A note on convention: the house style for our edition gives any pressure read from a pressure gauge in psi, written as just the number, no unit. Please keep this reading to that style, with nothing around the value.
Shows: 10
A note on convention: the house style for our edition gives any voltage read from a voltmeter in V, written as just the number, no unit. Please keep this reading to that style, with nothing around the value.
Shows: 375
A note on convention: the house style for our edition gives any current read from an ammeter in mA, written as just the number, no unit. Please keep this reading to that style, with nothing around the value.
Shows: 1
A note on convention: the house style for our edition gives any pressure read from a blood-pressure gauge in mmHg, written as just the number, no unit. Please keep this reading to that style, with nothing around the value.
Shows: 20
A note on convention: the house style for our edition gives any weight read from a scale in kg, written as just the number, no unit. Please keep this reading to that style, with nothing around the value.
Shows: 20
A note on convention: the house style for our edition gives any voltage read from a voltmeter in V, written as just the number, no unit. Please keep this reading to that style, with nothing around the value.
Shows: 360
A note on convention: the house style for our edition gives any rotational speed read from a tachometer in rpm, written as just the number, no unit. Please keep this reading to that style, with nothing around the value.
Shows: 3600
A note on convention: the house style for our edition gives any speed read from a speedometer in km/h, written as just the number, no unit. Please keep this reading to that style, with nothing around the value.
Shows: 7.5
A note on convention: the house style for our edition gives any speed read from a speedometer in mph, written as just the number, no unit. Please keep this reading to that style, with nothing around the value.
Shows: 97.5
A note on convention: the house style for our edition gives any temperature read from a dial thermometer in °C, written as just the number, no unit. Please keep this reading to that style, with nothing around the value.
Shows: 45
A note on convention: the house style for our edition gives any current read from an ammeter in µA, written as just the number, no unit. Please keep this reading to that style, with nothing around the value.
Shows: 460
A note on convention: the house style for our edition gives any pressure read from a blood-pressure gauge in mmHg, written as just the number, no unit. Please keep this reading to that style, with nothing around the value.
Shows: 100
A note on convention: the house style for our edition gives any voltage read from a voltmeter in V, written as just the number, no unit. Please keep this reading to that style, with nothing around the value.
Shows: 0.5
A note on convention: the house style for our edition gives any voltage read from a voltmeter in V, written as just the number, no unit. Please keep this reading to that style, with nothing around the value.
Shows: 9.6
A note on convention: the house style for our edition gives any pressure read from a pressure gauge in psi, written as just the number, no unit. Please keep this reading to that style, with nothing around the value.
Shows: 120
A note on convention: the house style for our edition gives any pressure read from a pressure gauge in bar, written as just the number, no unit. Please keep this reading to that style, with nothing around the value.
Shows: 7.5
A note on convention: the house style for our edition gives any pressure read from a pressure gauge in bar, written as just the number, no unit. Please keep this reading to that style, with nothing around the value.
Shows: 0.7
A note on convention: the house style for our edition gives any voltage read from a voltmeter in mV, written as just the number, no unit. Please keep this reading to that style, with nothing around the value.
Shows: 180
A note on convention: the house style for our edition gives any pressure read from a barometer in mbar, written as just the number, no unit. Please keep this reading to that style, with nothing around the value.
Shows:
________________
The problem: Rewrite the rows above so that "house style" becomes "style sheet" wherever it occurs, changing nothing else.

Response box:
A note on convention: the style sheet for our edition gives any pressure read from a pressure gauge in psi, written as just the number, no unit. Please keep this reading to that style, with nothing around the value.
Shows: 10
A note on convention: the style sheet for our edition gives any voltage read from a voltmeter in V, written as just the number, no unit. Please keep this reading to that style, with nothing around the value.
Shows: 375
A note on convention: the style sheet for our edition gives any current read from an ammeter in mA, written as just the number, no unit. Please keep this reading to that style, with nothing around the value.
Shows: 1
A note on convention: the style sheet for our edition gives any pressure read from a blood-pressure gauge in mmHg, written as just the number, no unit. Please keep this reading to that style, with nothing around the value.
Shows: 20
A note on convention: the style sheet for our edition gives any weight read from a scale in kg, written as just the number, no unit. Please keep this reading to that style, with nothing around the value.
Shows: 20
A note on convention: the style sheet for our edition gives any voltage read from a voltmeter in V, written as just the number, no unit. Please keep this reading to that style, with nothing around the value.
Shows: 360
A note on convention: the style sheet for our edition gives any rotational speed read from a tachometer in rpm, written as just the number, no unit. Please keep this reading to that style, with nothing around the value.
Shows: 3600
A note on convention: the style sheet for our edition gives any speed read from a speedometer in km/h, written as just the number, no unit. Please keep this reading to that style, with nothing around the value.
Shows: 7.5
A note on convention: the style sheet for our edition gives any speed read from a speedometer in mph, written as just the number, no unit. Please keep this reading to that style, with nothing around the value.
Shows: 97.5
A note on convention: the style sheet for our edition gives any temperature read from a dial thermometer in °C, written as just the number, no unit. Please keep this reading to that style, with nothing around the value.
Shows: 45
A note on convention: the style sheet for our edition gives any current read from an ammeter in µA, written as just the number, no unit. Please keep this reading to that style, with nothing around the value.
Shows: 460
A note on convention: the style sheet for our edition gives any pressure read from a blood-pressure gauge in mmHg, written as just the number, no unit. Please keep this reading to that style, with nothing around the value.
Shows: 100
A note on convention: the style sheet for our edition gives any voltage read from a voltmeter in V, written as just the number, no unit. Please keep this reading to that style, with nothing around the value.
Shows: 0.5
A note on convention: the style sheet for our edition gives any voltage read from a voltmeter in V, written as just the number, no unit. Please keep this reading to that style, with nothing around the value.
Shows: 9.6
A note on convention: the style sheet for our edition gives any pressure read from a pressure gauge in psi, written as just the number, no unit. Please keep this reading to that style, with nothing around the value.
Shows: 120
A note on convention: the style sheet for our edition gives any pressure read from a pressure gauge in bar, written as just the number, no unit. Please keep this reading to that style, with nothing around the value.
Shows: 7.5
A note on convention: the style sheet for our edition gives any pressure read from a pressure gauge in bar, written as just the number, no unit. Please keep this reading to that style, with nothing around the value.
Shows: 0.7
A note on convention: the style sheet for our edition gives any voltage read from a voltmeter in mV, written as just the number, no unit. Please keep this reading to that style, with nothing around the value.
Shows: 180
A note on convention: the style sheet for our edition gives any pressure read from a barometer in mbar, written as just the number, no unit. Please keep this reading to that style, with nothing around the value.
Shows:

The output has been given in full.